Kein Wunder also, dass der Psychiater C. Robert Cloninger von einem Jahrzehnt der Frustration spricht, auf das die psychiatrischer Genforschung zurückblicke. Cloninger ist einer der führenden Vertreter der genetischen Forschung in der Psychiatrie. Allerdings, so wird er in einer Pressemeldung seiner Universität zitiert, sei nunmehr das Licht am Ende des Tunnels erreicht:
“Was wir hier getan haben, nach einem Jahrzehnt der Frustration im Feld der psychiatrischen Genetik, ist die Wege zu identifizieren, auf denen die Gene interagieren, wie das ‘Orchester’ entweder harmonisch ist und zur Gesundheit führt oder desorganisiert ist und zu verschiedenen Klassen der Schizophrenie führt.”
Cloninger bezieht sich hier auf eine Studie, die am 15. September 2014 im “American Journal of Psychiatry” erschien, die also noch druckfrisch ist (Arnedo et al. 2014). Cloninger gehörte als einer der “Senior Investigators” zu dem Forscherteam dieser Untersuchung, deren Ergebnisse wie eine Sensation ersten Ranges klingen.

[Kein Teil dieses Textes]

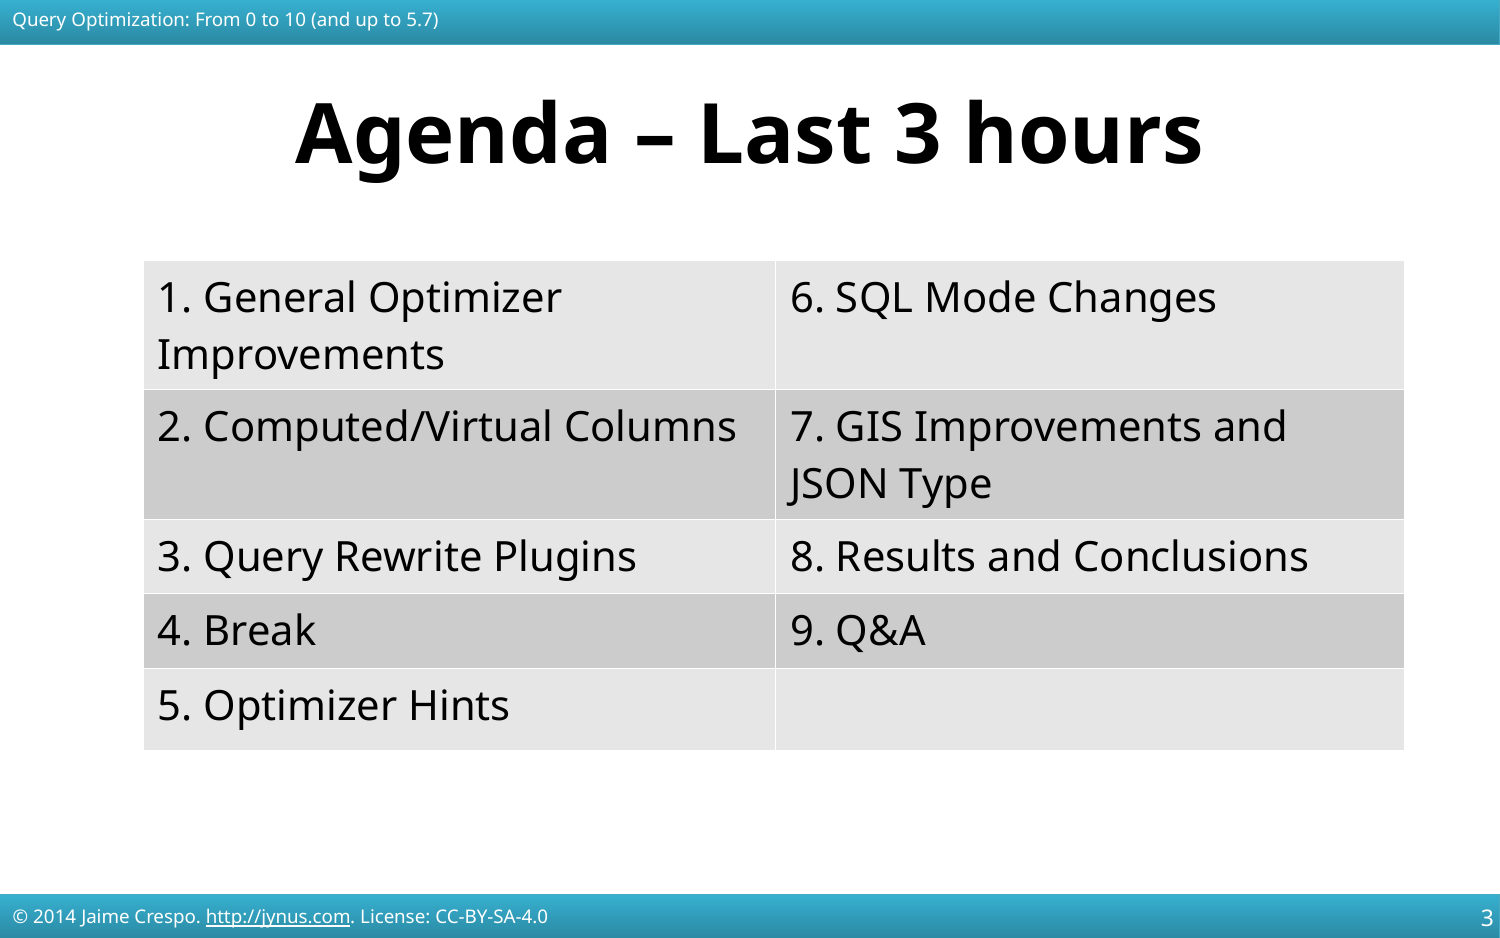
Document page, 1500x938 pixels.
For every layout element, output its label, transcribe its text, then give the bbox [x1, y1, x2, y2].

Auch angesichts der mageren Ergebnisse der genetischen Forschung wurden in den letzten Jahren Stimmen laut, die bezweifelten, dass es sich bei der Schizophrenie um ein einheitliches “Krankheitsbild” handelt. So schrieb beispielsweise der Neurowissenschaftler und Pharmamanager H. Christian Fibiger:
“Heute würden nur wenige behaupten, dass Syndrome wie die Schizophrenie oder Depression einzelne, homogene Erkrankungen seien. In der klinischen Forschung, einschließlich klinischer Medikamentenstudien, werden sie jedoch fast immer als solche behandelt… trotz der Tatsache, dass es niemals eine robuste Genetik beider Zustände geben wird, da die Natur und Schwere spezifischer Symptome zu heterogen über Individuen hinweg sind, als dass sie irgendwelche konsistenten genetischen Korrelate haben könnten (Fibiger 2012).”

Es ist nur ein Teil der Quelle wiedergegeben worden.